▶ Work required
When copying the records below, keep every word as it is and drop the images.

####

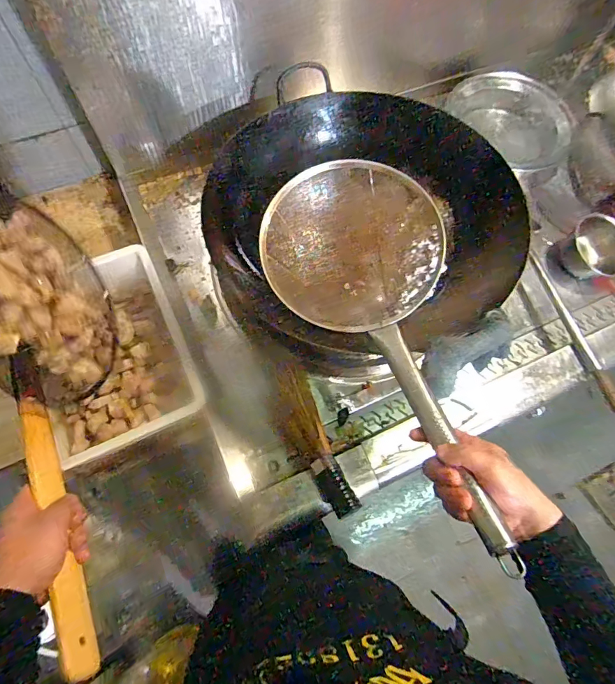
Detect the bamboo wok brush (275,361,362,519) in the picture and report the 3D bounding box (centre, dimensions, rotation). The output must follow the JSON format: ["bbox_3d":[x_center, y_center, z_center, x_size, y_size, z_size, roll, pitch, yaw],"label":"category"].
[{"bbox_3d":[0.000,0.160,0.684,0.072,0.051,0.257,-21,70,-9],"label":"bamboo wok brush"}]

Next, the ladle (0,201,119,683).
[{"bbox_3d":[-0.313,0.070,0.516,0.097,0.208,0.582,-19,60,-8],"label":"ladle"}]

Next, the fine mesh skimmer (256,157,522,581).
[{"bbox_3d":[0.110,-0.018,0.572,0.254,0.132,0.564,-16,58,-7],"label":"fine mesh skimmer"}]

####

▶ Task solution
Detect the bamboo wok brush (275,361,362,519) in the picture and report the 3D bounding box (centre, dimensions, rotation). The output must follow the JSON format: ["bbox_3d":[x_center, y_center, z_center, x_size, y_size, z_size, roll, pitch, yaw],"label":"category"].
[{"bbox_3d":[0.000,0.160,0.684,0.072,0.051,0.257,-21,70,-9],"label":"bamboo wok brush"}]

Next, the ladle (0,201,119,683).
[{"bbox_3d":[-0.313,0.070,0.516,0.097,0.208,0.582,-19,60,-8],"label":"ladle"}]

Next, the fine mesh skimmer (256,157,522,581).
[{"bbox_3d":[0.110,-0.018,0.572,0.254,0.132,0.564,-16,58,-7],"label":"fine mesh skimmer"}]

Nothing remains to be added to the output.